EXTRACT TO READ.
Update: Troubleshooting “AIR validation failed” message. See below.

Update 2: Using Flex 4.5.1 on the BlackBerry PlayBook

Update 3: RIM has announced BlackBerry Tablet OS 1.0.6 with AIR 2.7. The workaround mentioned below is no longer required.

As you might already know, the BlackBerry PlayBook from RIM will initially be shipping with AIR 2.5, not AIR 2.6 (this is to come later in an update to the device). Flex 4.5 SDK requires AIR 2.6 as the minimum supported runtime – this is because of specific feature support (such as soft keyboard) as well as bug fixes/performance improvements. We know however that a lot of you are eager to develop Flex 4.5 applications for BlackBerry Tablet OS, so I’d like to share an unsupported workaround that you can use in the meantime.

I’ve created a playbook_overrides.swc that monkey patches the release build of the Flex 4.5 SDK to remove all AIR 2.6 dependencies. This allows you to publish a Flex 4.5 application that targets AIR 2.5. Here are some instructions to get you started. Again, keep in mind that this is an unsupported hack until (1) AIR 2.6 is available on the PlayBook and (2) Flex and Flash Builder update to 4.5.x in June 2011.

Requirements

  • Flash Builder 4.5
  • BlackBerry Tablet SDK and Plugin 1.0.1
  • playbook_overrides.zip (Contains playbook_overrides.fxpl, playbook_overrides.swc and TwitterTrendsFinal.fxp example project)

Steps

  1. Create a new Flex Mobile project with BlackBerry Tablet OS as a target platform
  2. Add playbook_overrides to the library path. This SWC patches SDK and Mobile Theme classes to remove soft keyboard dependencies. Download: playbook_overrides.zip
  3. Open Project Properties > Flex Compiler
  4. Add “-swf-version=10″ in “Additional compiler arguments”

REQUIRED ACTIONS.
a – In the text about running Flex 4.5 apps on the BlackBerry PlayBook, which AIR version will the PlayBook first ship with?
b – Carry on the text about running Flex 4.5 apps on the BlackBerry PlayBook, starting right after its last step.

DATASET EXTRACT.
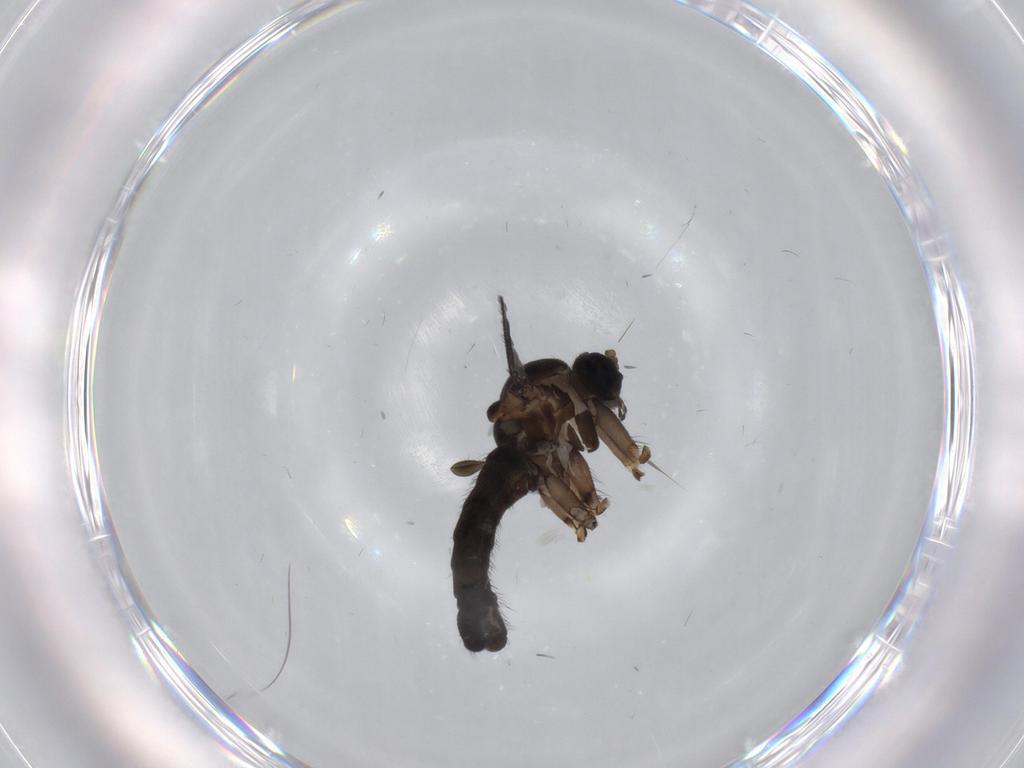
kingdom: Animalia
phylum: Arthropoda
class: Insecta
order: Diptera
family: Sciaridae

ANSWERS BY ITEM NUMBER.
a – AIR 2.5

b –
  5. Open Project Properties > Flex Build Packaging > BlackBerry Tablet OS > Advanced tab.
  6. Add “-forceAirVersion 2.5″
  7. Run/Debug to device or emulator

Troubleshooting

  1. Crash on launch (application briefly appears in launcher, then closes).
    Make sure -swf-version=10 is set in additional compiler arguments.
  2. Blank or stuck on splash screen on launch
    Usually indicates a runtime error. Could indicate an AIR 2.6 dependency VerifyError.
  3. Error dialog when packaging: “error 102: invalid namespace http://ns.adobe.com/air/application/2.6.0 Error: AIR validation failed”
    Change the namespace in your /project/src/project-app.xml from “2.6.0” to “2.6”

Next Steps

  • Refactor your project into 2 projects to target Android with AIR 2.6 support and BlackBerry Tablet OS with AIR 2.5 support simultaneously
  • Use the BlackBerry Tablet SDK for native controls in your Flex Mobile project
  • Try the TwitterTrendsFinal.fxp in the playbook_overrides.zip. This FXP already links playbook_overrides.swc and is ready to deploy. All it needs is an update to blackberry-tablet.xml to add the <author> and <authorId> of your debug token to deploy to a PlayBook.